◆ Problems to solve
(1) In the thread about installing on Oracle Linux 9, which line does the final comment suggest removing from the .repo file?
(2) Copy word for word the part of the Oracle Linux 9 thread starting with "In the past" and going on through "by the service.".

◆ Passage for review
Unable to install on Oracle Linux 9

rabbitmq / erlang-rpm

Latest Erlang/OTP releases packaged as a zero dependency RPM, just enough for running RabbitMQ

https://rabbitmq.com/install-rpm.html

Other

545 stars 117 forks source link

Unable to install on Oracle Linux 9 #110

Closed mohd-akram closed 1 year ago

mohd-akram commented 1 year ago

I get this when installing on Oracle Linux 9 (following the guide here):

Importing GPG key 0xDF309A0B:
 Userid     : "https://packagecloud.io/rabbitmq/erlang (https://packagecloud.io/docs#gpg_signing) <support@packagecloud.io>"
 Fingerprint: 2EBD E413 D3CE 5D35 BCD1 5B7C 71C6 3471 DF30 9A0B
 From       : https://packagecloud.io/rabbitmq/erlang/gpgkey
Is this ok [y/N]: y
Key import failed (code 2). Failing package is: erlang-25.1.1-1.el8.x86_64
 GPG Keys are configured as: https://packagecloud.io/rabbitmq/erlang/gpgkey, https://github.com/rabbitmq/signing-keys/releases/download/2.0/rabbitmq-release-signing-key.asc

My guess is that it's because the key uses SHA-1 (verified via gpg --list-packets, digest algo is 2 i.e. SHA-1) which is not supported by default on RHEL 9.

michaelklishin commented 1 year ago

I am afraid we do not control how keys of hosted services such as PackageCloud are generated.

You can opt in for installing using direct download from GitHub

michaelklishin commented 1 year ago

Here is the rabbitmq/erlang signing key used by PackageCloud. There is one per repo. I do not see any way for us to regenerate it, and if we did, I'm afraid it would require an action from every user who has provisioned this RPM from PackageCloud.

In the past we've had a similar transition with the RabbitMQ signing key as well as one key transition with PackageCloud (in October 2018) which was forced upon us by the service.

I haven't seen this issue on CentOS 9 just last month. But if this does have to do with the algorithm used when generating the key, for the time being, direct downloads would be the only option for Oracle Linux 9 users, until PackageCloud introduces a way to regenerate the key.

mohd-akram commented 1 year ago

It seems a solution is to remove the repo_gpgcheck=1 line from the .repo file. The packages themselves are signed by the RabbitMQ key, which works in RHEL 9. Here's a much simplified rabbitmq.repo file that works:

[rabbitmq_erlang]
name=rabbitmq_erlang
baseurl=https://packagecloud.io/rabbitmq/erlang/el/8/$basearch
gpgcheck=1
enabled=1
gpgkey=https://github.com/rabbitmq/signing-keys/releases/download/2.0/rabbitmq-release-signing-key.asc

[rabbitmq_server]
name=rabbitmq_server
baseurl=https://packagecloud.io/rabbitmq/rabbitmq-server/el/8/$basearch
gpgcheck=1
enabled=1
gpgkey=https://github.com/rabbitmq/signing-keys/releases/download/2.0/rabbitmq-release-signing-key.asc

I would recommend updating the documentation to this. The current one is unnecessarily long.

◆ Items from a data source
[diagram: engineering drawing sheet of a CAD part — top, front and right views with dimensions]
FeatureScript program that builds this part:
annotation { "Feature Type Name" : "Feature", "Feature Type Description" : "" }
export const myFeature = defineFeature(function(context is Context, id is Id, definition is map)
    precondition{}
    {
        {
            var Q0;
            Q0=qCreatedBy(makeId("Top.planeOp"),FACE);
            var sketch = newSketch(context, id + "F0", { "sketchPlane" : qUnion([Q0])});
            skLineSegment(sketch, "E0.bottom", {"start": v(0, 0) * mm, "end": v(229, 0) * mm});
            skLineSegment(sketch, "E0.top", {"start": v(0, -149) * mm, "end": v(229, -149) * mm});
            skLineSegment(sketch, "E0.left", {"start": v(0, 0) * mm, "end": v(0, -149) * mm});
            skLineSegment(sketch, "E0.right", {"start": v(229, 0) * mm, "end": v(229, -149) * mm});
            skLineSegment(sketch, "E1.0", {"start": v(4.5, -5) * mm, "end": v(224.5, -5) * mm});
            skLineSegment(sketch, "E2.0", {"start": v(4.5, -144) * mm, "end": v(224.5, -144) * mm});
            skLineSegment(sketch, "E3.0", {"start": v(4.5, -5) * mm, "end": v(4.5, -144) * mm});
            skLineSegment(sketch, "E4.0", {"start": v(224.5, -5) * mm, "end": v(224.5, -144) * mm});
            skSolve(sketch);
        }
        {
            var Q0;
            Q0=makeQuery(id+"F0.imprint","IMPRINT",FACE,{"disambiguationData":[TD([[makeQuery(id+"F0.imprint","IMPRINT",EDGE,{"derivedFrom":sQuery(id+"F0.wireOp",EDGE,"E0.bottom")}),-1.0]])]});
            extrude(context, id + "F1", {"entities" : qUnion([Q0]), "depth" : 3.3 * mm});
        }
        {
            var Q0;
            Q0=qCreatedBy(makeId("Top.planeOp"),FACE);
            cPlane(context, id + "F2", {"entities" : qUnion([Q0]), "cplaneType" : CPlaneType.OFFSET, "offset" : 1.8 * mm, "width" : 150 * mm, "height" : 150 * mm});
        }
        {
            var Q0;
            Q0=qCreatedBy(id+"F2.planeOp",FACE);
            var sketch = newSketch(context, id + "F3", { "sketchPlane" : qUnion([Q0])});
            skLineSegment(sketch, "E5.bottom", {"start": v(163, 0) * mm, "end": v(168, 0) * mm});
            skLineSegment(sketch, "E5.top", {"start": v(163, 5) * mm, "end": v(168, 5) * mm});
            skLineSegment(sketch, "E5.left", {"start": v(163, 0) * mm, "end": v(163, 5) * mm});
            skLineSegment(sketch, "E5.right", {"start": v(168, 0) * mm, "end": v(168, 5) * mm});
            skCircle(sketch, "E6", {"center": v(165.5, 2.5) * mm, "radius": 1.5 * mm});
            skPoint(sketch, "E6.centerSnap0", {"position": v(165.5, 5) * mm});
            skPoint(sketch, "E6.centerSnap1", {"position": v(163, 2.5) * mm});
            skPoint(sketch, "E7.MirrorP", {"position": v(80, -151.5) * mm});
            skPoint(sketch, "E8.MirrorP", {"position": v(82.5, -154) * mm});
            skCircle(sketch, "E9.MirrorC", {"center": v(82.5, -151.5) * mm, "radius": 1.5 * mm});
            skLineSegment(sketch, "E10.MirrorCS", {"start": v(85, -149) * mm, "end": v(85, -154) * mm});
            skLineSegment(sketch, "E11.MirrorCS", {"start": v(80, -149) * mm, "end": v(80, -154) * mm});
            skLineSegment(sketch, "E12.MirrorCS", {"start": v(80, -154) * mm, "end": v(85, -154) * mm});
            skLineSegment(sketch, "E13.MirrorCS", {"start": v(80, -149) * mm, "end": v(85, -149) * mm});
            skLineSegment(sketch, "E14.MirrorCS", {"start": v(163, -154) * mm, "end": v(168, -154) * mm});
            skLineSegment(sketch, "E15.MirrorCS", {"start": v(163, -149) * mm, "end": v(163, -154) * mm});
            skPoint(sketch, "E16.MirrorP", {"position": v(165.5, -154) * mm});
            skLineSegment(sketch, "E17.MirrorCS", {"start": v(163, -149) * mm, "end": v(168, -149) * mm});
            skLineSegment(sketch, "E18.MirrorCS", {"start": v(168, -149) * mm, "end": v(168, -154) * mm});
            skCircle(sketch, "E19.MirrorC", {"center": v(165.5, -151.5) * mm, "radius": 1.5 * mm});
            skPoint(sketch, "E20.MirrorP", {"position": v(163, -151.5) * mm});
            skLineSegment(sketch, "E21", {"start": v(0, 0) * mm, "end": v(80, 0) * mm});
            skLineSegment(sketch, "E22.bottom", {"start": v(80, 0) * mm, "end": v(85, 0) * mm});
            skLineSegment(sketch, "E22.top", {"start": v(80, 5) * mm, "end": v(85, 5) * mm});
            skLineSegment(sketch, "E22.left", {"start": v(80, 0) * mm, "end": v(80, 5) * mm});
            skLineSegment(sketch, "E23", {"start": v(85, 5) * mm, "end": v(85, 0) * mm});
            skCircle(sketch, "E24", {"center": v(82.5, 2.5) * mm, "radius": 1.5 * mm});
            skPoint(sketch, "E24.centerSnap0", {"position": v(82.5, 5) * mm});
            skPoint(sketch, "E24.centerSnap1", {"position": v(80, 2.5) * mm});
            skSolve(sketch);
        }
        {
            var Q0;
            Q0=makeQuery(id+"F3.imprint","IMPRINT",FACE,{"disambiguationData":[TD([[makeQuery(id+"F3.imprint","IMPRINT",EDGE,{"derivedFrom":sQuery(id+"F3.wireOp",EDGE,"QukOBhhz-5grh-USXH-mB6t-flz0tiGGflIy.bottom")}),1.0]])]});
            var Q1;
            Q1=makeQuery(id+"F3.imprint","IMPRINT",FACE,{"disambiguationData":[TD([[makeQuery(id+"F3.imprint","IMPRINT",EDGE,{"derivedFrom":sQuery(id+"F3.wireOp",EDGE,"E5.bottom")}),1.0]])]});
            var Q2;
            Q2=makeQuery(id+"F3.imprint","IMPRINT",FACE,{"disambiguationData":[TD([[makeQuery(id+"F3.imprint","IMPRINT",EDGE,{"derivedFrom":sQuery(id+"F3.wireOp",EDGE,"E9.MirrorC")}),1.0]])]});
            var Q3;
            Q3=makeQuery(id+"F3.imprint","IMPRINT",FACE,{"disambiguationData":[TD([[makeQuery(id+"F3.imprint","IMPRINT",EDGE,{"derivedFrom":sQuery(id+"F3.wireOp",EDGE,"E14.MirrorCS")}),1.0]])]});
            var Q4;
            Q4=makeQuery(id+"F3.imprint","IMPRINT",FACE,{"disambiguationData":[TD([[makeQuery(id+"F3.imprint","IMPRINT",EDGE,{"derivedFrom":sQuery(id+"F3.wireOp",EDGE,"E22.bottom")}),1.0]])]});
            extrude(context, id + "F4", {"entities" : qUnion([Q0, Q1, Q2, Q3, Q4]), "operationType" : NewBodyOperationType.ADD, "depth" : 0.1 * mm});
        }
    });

◆ Outputs in order
(1) The repo_gpgcheck=1 line.

(2)
In the past we've had a similar transition with the RabbitMQ signing key as well as one key transition with PackageCloud (in October 2018) which was forced upon us by the service.